Michael Clarke has taken another swipe at Gerard Whateley, this time taking a leaf out of Serena Williams’ book.
When Serena infamously melted down in the US Open final, she fumed at umpire Carlos Ramos for questioning her integrity, telling him “I have a daughter and I have never cheated.”
On Thursday, Clarke took another shot at Whateley after the sports broadcaster insinuated he had played a part in creating the culture that ultimately led to the ball-tampering scandal.
“I’ve been able to cop a fair bit of criticism throughout my career,” Clarke said on Macquarie Sports Radio.
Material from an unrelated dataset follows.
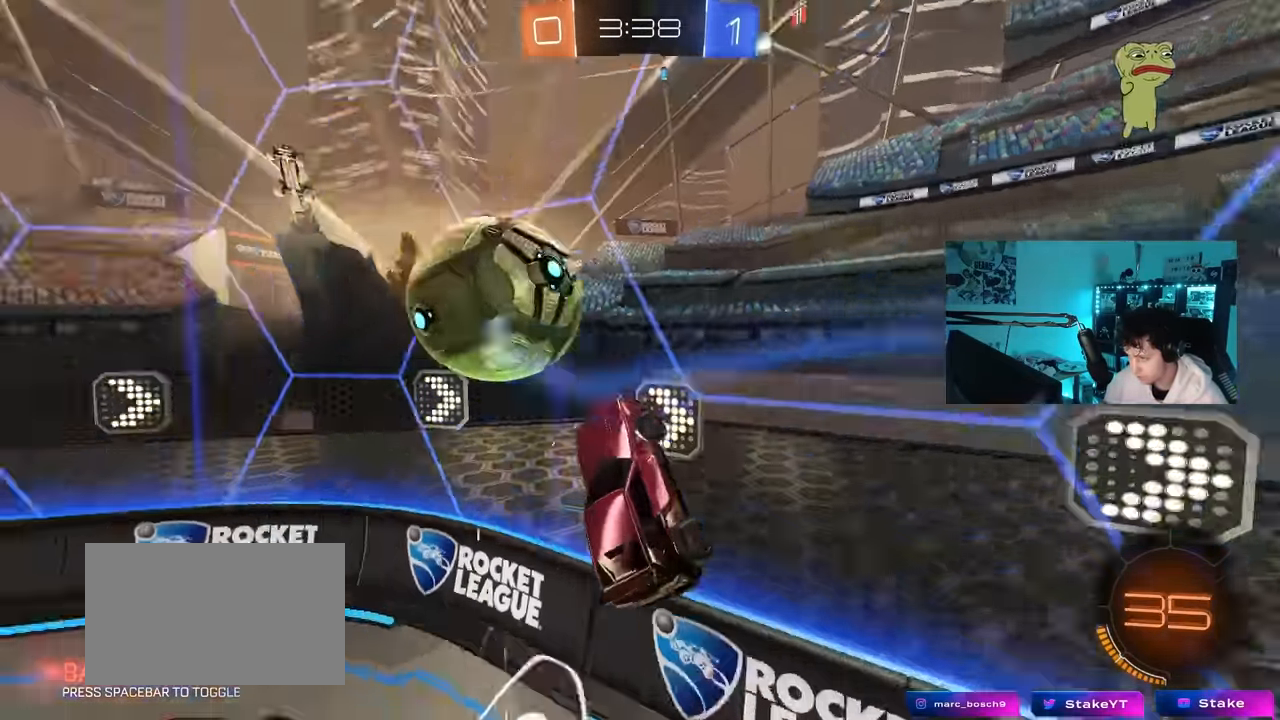
{"keys": ["a", "w"], "mouse": ["left"], "mouse_move": "still", "events": [[334, "mouse_left", "down"]]}
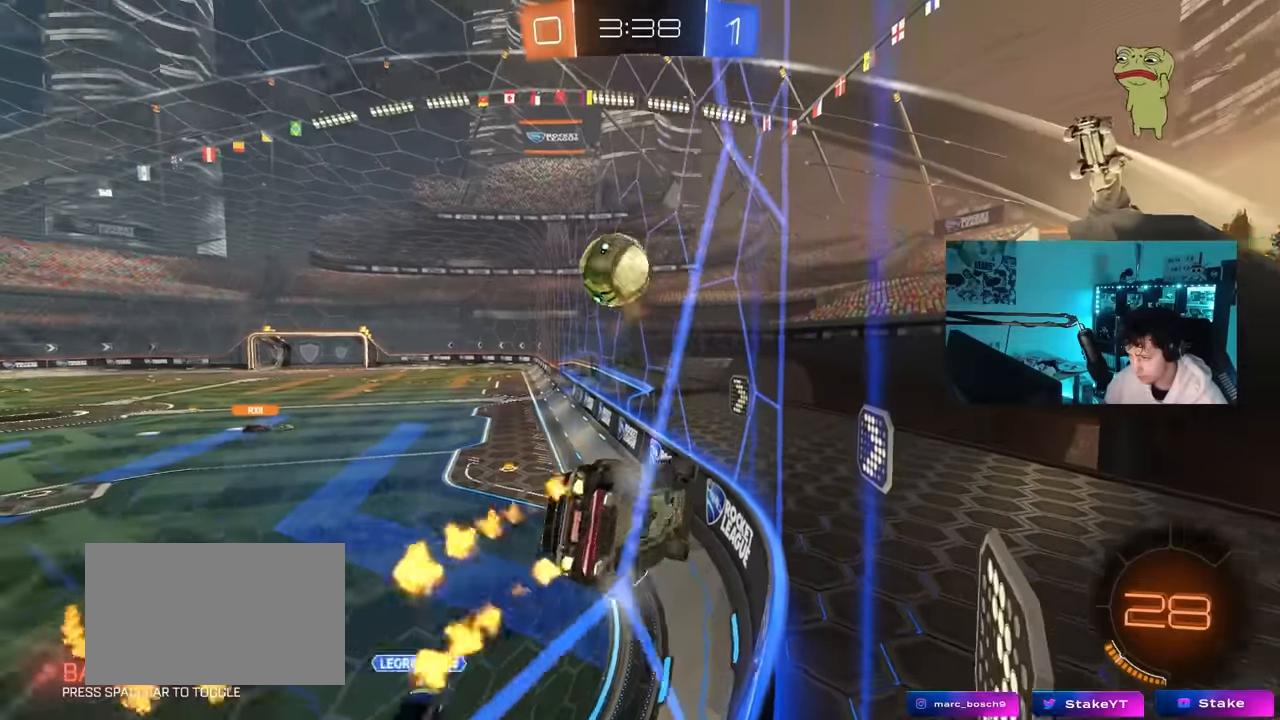
{"keys": ["w"], "mouse": [], "mouse_move": "up", "events": [[200, "a", "up"], [417, "mouse_left", "up"]]}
“But when somebody questions or insults my integrity and my credibility, that’s not for sale. That’s not on — and I made that very clear on social media.”
Clarke said he stood up for himself to make sure his daughter knew exactly the kind of man he is.
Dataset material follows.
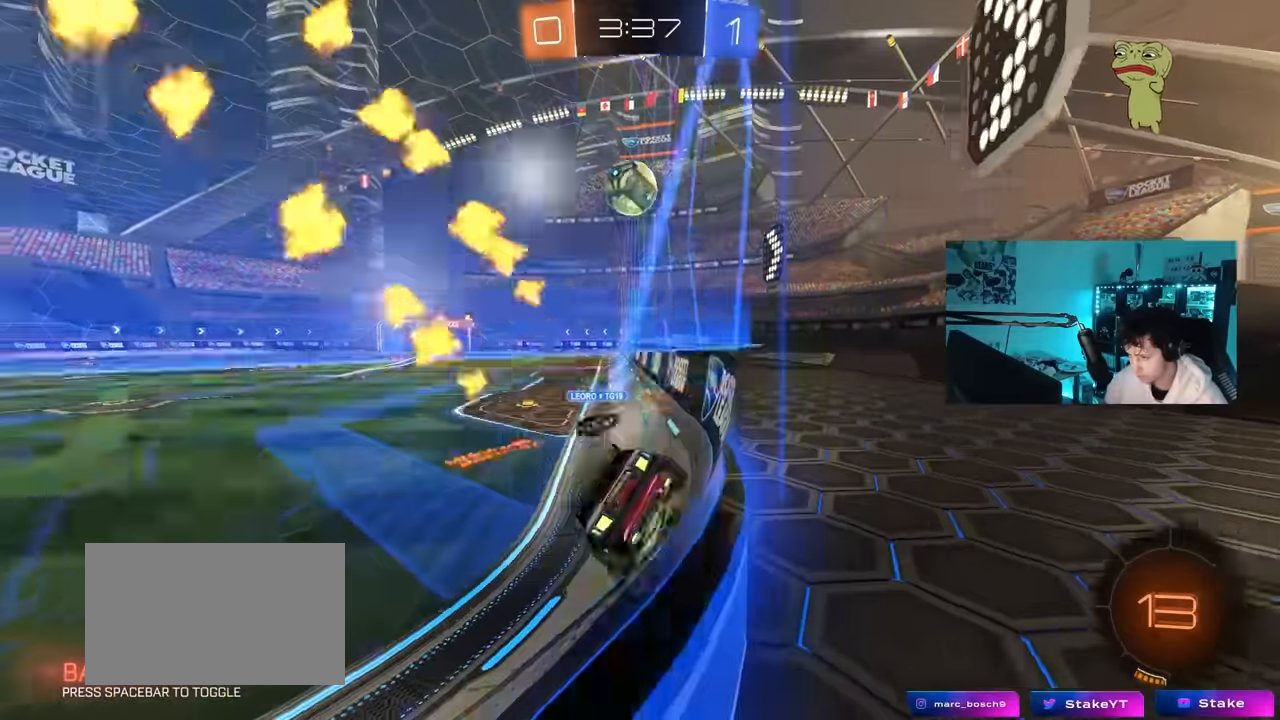
{"keys": ["w"], "mouse": ["left", "right"], "mouse_move": "still", "events": [[217, "d", "down"], [217, "mouse_left", "down"], [317, "d", "up"], [317, "mouse_right", "down"], [417, "mouse_right", "up"], [450, "mouse_right", "down"]]}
“As a father, there’ll come a day when I’m not on this planet, but my daughter will know exactly what I stand for.
“She’ll know a big part of my job as a dad was to teach resilience.
“I’ll make it clear to her I don’t think it’s right or appropriate to attack somebody’s integrity or credibility.
“I think what Gerard has said is completely out of line. To blame me for cheating in South Africa is an absolute disgrace.”
Clarke unleashed a social media rant on Wednesday night, labelling Whateley a “headline chasing coward” for insinuating he had a hand in the cultural failings that led to the scandal in Cape Town.
“Perhaps if he was talented enough or courageous enough to make it onto a cricket pitch he would have a better perspective than from behind a microphone,” he wrote.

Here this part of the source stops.